Generation of flies lacking the small RDGC protein variants

For ablation of RDGC-S (and RDGC-M) protein variants, the genomic region of the first coding exon of transcript rdgC-RB(see S1 Fig) was targeted in a CRISPR-Cas9 approach. Two oligonucleotides, forward, 5’-GTCGTGCATCAAAATGGATGAGAA-3‘ and reverse, 5’-AAACTTCTCATCCATTTTGATGCA-3’ were hybridized and cloned into a BbsI-digested pCFD3-dU6:3gRNA vector [18]. The plasmid construct was injected (1 μg/μl) into flies expressing Cas9 under control of the vasa promotor (Bloomington #51323) [17]. Injected flies were crossed to rdgC³⁰⁶ flies. Offspring was crossed to the rdgC³⁰⁶ mutant and was analyzed by Western blotting for deviations in the RDGC protein band pattern. The resulting flies are referred to as rdgC^ΔS and rdgC^ΔSM, respectively.

Western blot analyses

For Western blot analyses, fly heads were homogenized in 1× SDS extraction buffer (4% SDS, 1 mM EDTA, 75 mM Tris/HCl, pH 6.8), and extraction was carried out for 10 min at room temperature. In case of λ-phosphatase (New England Biolabs) treatment, fly heads were homogenized in extraction buffer (50 mM Tris-HCl, pH 8.0, 150 mM NaCl, 1% Triton X-100). λ-phosphatase-negative controls were homogenized in extraction buffer supplemented with phosphatase inhibitors (10 mM sodium fluoride, 0.1 mM orthovanadate). Extraction was carried out for 30 min at 4 °C. The reaction was done according to the manufacturer’s instructions. The extracts were spun at 16,000 × g at 22 °C for 10 min. Supernatants were subjected to SDS-PAGE using 8 or 12% polyacrylamide gels. Blotting, blocking, incubation with antibodies and signal detection was done as described previously [13]. Quantification of Western blot signals was done with Image Lab 5.2 (Bio-Rad) by integration of the pixel intensities of each band. Background was subtracted using a “rolling disk” size of 10 mm.
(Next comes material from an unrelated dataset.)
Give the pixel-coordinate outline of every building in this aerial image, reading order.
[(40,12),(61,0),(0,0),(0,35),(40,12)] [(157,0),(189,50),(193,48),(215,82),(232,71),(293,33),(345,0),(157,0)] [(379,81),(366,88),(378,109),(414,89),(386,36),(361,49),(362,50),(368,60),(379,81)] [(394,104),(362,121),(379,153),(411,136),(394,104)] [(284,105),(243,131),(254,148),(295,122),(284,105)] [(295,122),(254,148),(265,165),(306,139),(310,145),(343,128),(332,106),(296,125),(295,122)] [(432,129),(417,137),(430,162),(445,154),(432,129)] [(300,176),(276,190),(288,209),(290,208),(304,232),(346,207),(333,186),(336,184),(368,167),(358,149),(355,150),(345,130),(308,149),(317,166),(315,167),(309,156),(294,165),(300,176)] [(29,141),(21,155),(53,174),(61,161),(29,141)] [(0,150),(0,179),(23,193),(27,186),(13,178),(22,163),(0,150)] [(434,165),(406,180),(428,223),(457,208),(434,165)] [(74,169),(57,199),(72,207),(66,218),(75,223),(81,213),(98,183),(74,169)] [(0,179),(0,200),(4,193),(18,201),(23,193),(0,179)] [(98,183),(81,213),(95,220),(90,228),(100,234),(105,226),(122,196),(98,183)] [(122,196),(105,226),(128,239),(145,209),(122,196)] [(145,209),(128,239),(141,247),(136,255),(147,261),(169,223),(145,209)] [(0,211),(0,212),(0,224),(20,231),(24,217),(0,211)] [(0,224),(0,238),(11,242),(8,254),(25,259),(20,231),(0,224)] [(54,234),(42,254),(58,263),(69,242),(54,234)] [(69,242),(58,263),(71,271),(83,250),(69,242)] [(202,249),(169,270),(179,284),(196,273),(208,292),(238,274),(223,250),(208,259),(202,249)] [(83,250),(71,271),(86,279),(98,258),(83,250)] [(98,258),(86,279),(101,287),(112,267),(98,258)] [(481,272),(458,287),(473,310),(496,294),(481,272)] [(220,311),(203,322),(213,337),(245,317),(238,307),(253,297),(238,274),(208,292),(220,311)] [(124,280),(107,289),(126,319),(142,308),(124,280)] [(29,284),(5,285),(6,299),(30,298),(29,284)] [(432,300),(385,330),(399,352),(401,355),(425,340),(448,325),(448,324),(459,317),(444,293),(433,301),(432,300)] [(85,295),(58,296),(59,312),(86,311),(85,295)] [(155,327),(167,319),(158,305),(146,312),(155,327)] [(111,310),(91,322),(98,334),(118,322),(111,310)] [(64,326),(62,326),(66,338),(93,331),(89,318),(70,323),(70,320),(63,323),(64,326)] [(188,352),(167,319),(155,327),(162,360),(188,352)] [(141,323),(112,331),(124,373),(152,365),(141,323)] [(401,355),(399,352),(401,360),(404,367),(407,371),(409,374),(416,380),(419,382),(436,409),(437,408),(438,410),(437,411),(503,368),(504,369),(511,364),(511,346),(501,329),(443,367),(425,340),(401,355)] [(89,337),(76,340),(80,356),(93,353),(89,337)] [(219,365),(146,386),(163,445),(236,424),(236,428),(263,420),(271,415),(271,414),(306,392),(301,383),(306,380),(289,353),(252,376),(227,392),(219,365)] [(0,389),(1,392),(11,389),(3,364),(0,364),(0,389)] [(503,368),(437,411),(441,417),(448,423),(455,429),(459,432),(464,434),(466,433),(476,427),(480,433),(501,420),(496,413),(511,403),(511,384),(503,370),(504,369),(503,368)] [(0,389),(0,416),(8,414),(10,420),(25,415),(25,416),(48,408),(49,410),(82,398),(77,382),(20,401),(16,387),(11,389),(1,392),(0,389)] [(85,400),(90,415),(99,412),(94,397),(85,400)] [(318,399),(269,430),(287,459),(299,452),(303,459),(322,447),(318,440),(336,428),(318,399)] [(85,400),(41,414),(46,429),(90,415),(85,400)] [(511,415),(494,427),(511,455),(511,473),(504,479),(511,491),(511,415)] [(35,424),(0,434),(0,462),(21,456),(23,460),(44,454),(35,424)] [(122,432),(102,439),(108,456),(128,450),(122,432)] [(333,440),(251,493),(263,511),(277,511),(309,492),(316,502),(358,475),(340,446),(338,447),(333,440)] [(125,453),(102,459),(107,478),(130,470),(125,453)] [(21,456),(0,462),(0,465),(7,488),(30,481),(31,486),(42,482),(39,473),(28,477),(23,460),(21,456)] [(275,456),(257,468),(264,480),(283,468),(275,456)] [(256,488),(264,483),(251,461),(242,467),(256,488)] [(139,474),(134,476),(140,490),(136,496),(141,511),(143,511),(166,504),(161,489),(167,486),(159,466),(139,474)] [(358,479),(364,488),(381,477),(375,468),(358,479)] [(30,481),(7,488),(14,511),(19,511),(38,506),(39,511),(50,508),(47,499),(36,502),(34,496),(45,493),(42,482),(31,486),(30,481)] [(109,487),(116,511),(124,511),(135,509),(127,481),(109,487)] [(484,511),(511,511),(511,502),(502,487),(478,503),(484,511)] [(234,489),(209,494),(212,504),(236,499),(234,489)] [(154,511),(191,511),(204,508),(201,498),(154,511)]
Immunocytochemistry of fly eyes

Immunocytochemistry of fly eyes was carried out as described before [19], with modifications. After blocking, sections were incubated with Alexa Fluor 546-coupled Phalloidin (Invitrogen, 1:600) in 1% BSA and 0.3% Triton X-100 in PBS for 2 h. Images were acquired using a Plan-Neofluar x40/1.3 oil objective.

Assessment of the deep pseudopupil

The deep pseudopupil was recorded with a DFC420 C camera (Leica) mounted on a MZ 16 F stereo microscope (Leica). A KL 1500 LCD cold light source (Schott) with a ring light adaptor was used for illumination.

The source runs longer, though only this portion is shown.